Because this series is fantastic, as is its heroine, the innkeeeper Dina
Demille.
The
Innkeepers Chronicles exist right at that border that Arthur C. Clarke
described so well so long ago. Any technology, sufficiently advanced, is
indistinguishable from magic. And that’s the case here. When Dina is in her
inn, her power is supreme. She is symbiotically connected to the inn, and they
nurture and protect each other.
In
this universe, Earth is just one planet among many, and a rather backwards and
under-powered one. The network of inns on Earth make our little backwater a
neutral place where anyone can come for sanctuary, as long as they obey the
rules: do not harm a fellow guest, and do not compromise the secrecy and
security of the inn.
But
a bunch of intergalactic religious fanatics are willing to take any risk to
kill some of Dina’s guests that they consider anathema. And Dina is forced to
give everything she has to protect those guests, even her life.
It’s
only the love of her werewolf that brings her back from the brink. And it’s
utterly awesome.
Most Awesomely
Prolific and Prolifically Awesome
Anna Hackett
Anna
Hackett is the author of three fantastic SFR series, Hell Squad, The Phoenix
Adventures, and Galactic Gladiators. She also writes the action-adventure
romance series, Treasure Hunter Security, which is not SFR. Or at least not
yet.
The
series are all different. Hell Squad takes place on an apocalyptic
post-invasion Earth. The Phoenix Adventures features two sets of cousins who
are intergalactic treasure hunters. (I expect Treasure Hunter Security to tie
into this at some point, but it hasn’t. YET). And the Galactic Gladiators,
featured in their own award, are an awesome blend of sun and sandals with
interstellar slave trading and intergalactic politics.
I
love them all. Anna is my go-to author whenever I need to lose myself in a
great story.
She
is also incredibly prolific, especially for an author who always hits the mark.
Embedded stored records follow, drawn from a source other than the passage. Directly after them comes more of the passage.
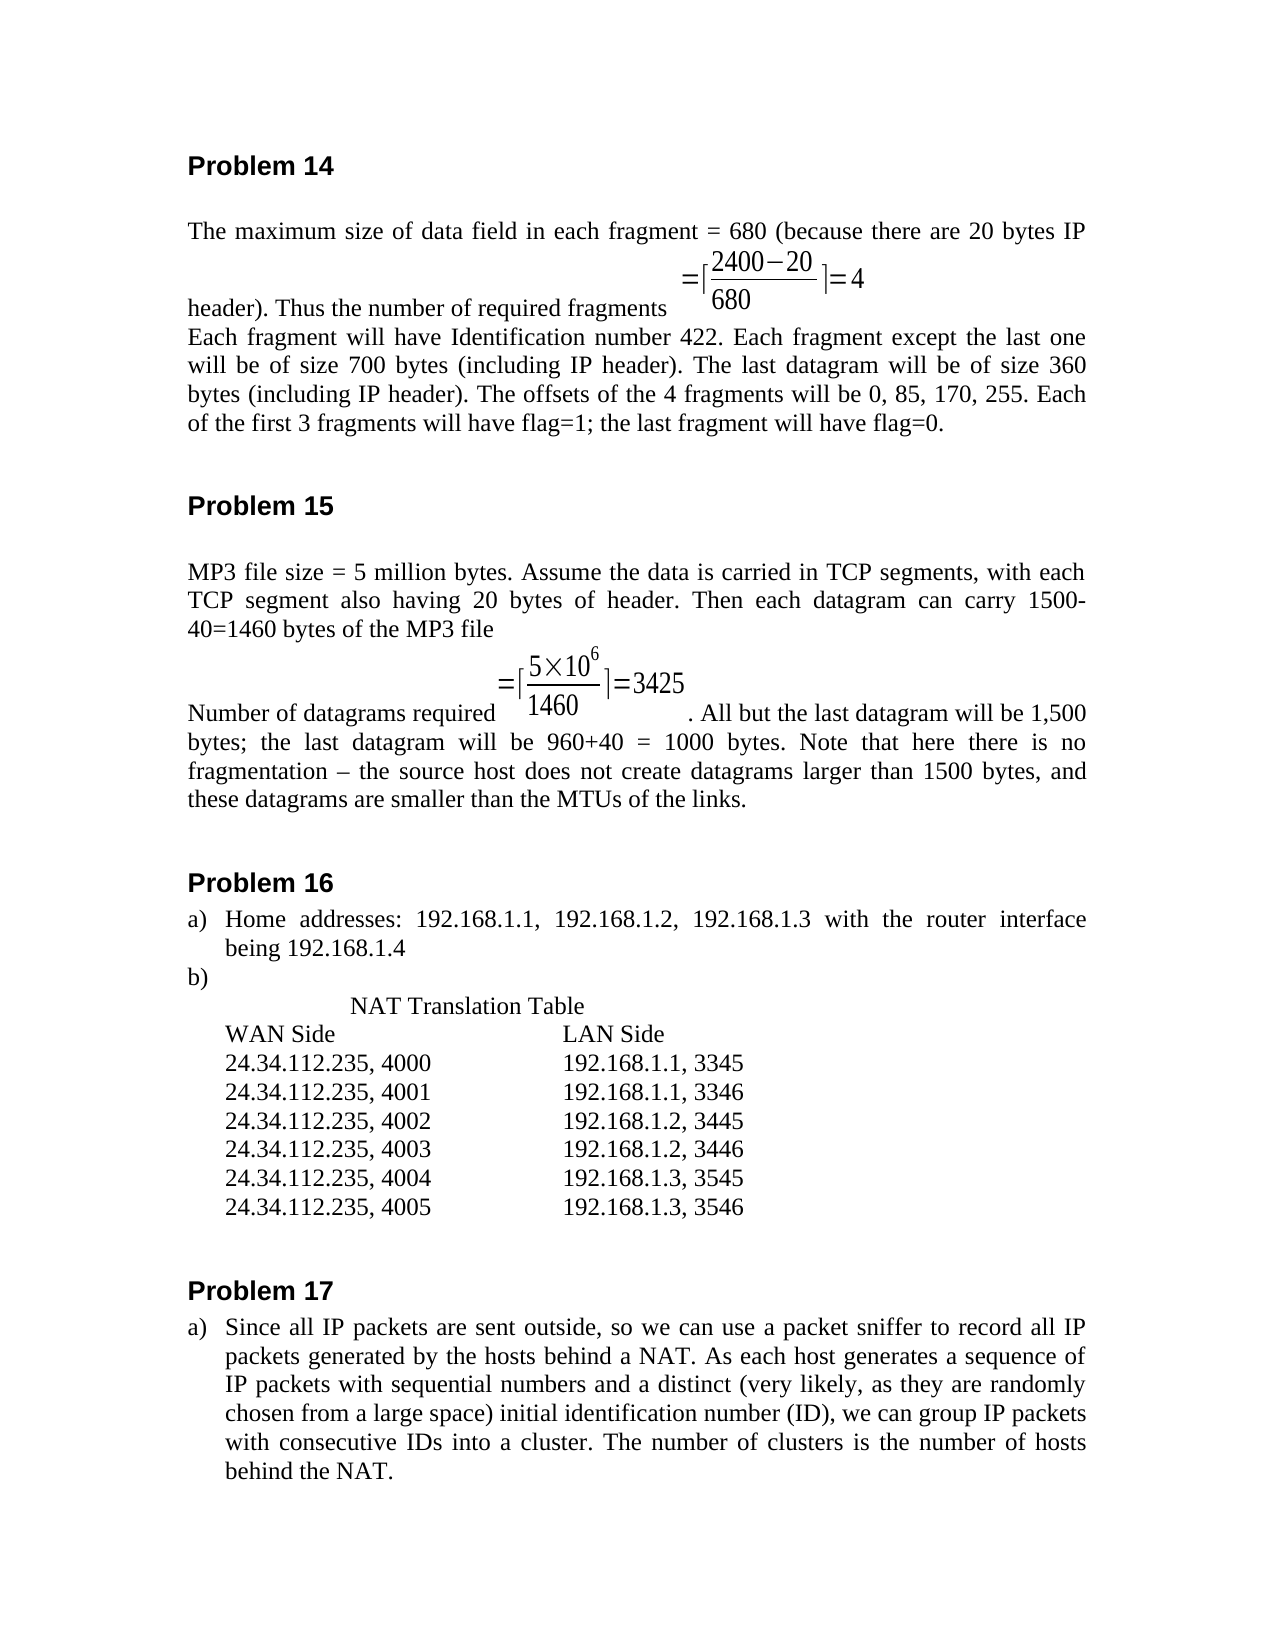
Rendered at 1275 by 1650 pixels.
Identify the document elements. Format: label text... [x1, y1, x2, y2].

subtitle 24.34.112.235, 4003 192.168.1.2, 3446 [225, 1134, 1087, 1163]
subtitle WAN Side LAN Side [225, 1019, 1087, 1048]
subtitle 24.34.112.235, 4005 192.168.1.3, 3546 [225, 1192, 1087, 1221]
subtitle Number of datagrams required. All but the last datagram will be 1,500 bytes; the last datagram will be 960+40 = 1000 bytes. Note that here there is no fragmentation – the source host does not create datagrams larger than 1500 bytes, and these datagrams are smaller than the MTUs of the links. [187, 643, 1087, 813]
subtitle MP3 file size = 5 million bytes. Assume the data is carried in TCP segments, with each TCP segment also having 20 bytes of header. Then each datagram can carry 1500-40=1460 bytes of the MP3 file [187, 557, 1087, 643]
subtitle 24.34.112.235, 4001 192.168.1.1, 3346 [225, 1077, 1087, 1106]
subtitle NAT Translation Table [225, 991, 1087, 1019]
subtitle Since all IP packets are sent outside, so we can use a packet sniffer to record all IP packets generated by the hosts behind a NAT. As each host generates a sequence of IP packets with sequential numbers and a distinct (very likely, as they are randomly chosen from a large space) initial identification number (ID), we can group IP packets with consecutive IDs into a cluster. The number of clusters is the number of hosts behind the NAT. [187, 1312, 1087, 1484]
subtitle Problem 17 [187, 1274, 1087, 1306]
subtitle 24.34.112.235, 4000 192.168.1.1, 3345 [225, 1048, 1087, 1077]
subtitle 24.34.112.235, 4004 192.168.1.3, 3545 [225, 1163, 1087, 1192]
subtitle 24.34.112.235, 4002 192.168.1.2, 3445 [225, 1106, 1087, 1134]
subtitle Problem 14 [187, 150, 1087, 181]
subtitle Problem 15 [187, 490, 1087, 522]
subtitle Each fragment will have Identification number 422. Each fragment except the last one will be of size 700 bytes (including IP header). The last datagram will be of size 360 bytes (including IP header). The offsets of the 4 fragments will be 0, 85, 170, 255. Each of the first 3 fragments will have flag=1; the last fragment will have flag=0. [187, 322, 1087, 437]
subtitle Home addresses: 192.168.1.1, 192.168.1.2, 192.168.1.3 with the router interface being 192.168.1.4 [187, 904, 1087, 962]
subtitle The maximum size of data field in each fragment = 680 (because there are 20 bytes IP header). Thus the number of required fragments [187, 216, 1087, 322]
subtitle Problem 16 [187, 867, 1087, 898]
In 2016 alone she published the first three books in the Galactic Gladiators
series (Gladiator, Warrior and Hero), FIVE books in the Hell Squad series
(Shaw, Holmes, Niko, Finn, Devlin), two books of the Phoenix Adventures (Lost
in Barbarian Space and Through Uncharted Space) as well as the first three
books of Treasure Hunter Security (Undiscovered, Uncharted, and Unexplored).
It’s
not just that that’s a lot of stories, but that it is a lot of absolutely
awesome SFR and action-adventure romance stories. For lovers of SFR it's a very
lucky 13. If you are an SFR lover and you haven’t been introduced to Anna Hackett’s
kickass crew, you are in for one hell of a magic rocket ride.
I totally agree with you. Ever since I read her first Hell Squad book, Marcus, I've devoured all things written by Anna Hackett. As an avid reader, I also appreciate how prolific she is, especially given that with some authors you may only get 1 book a year in a given series. She is an author that I always recommend to my friends.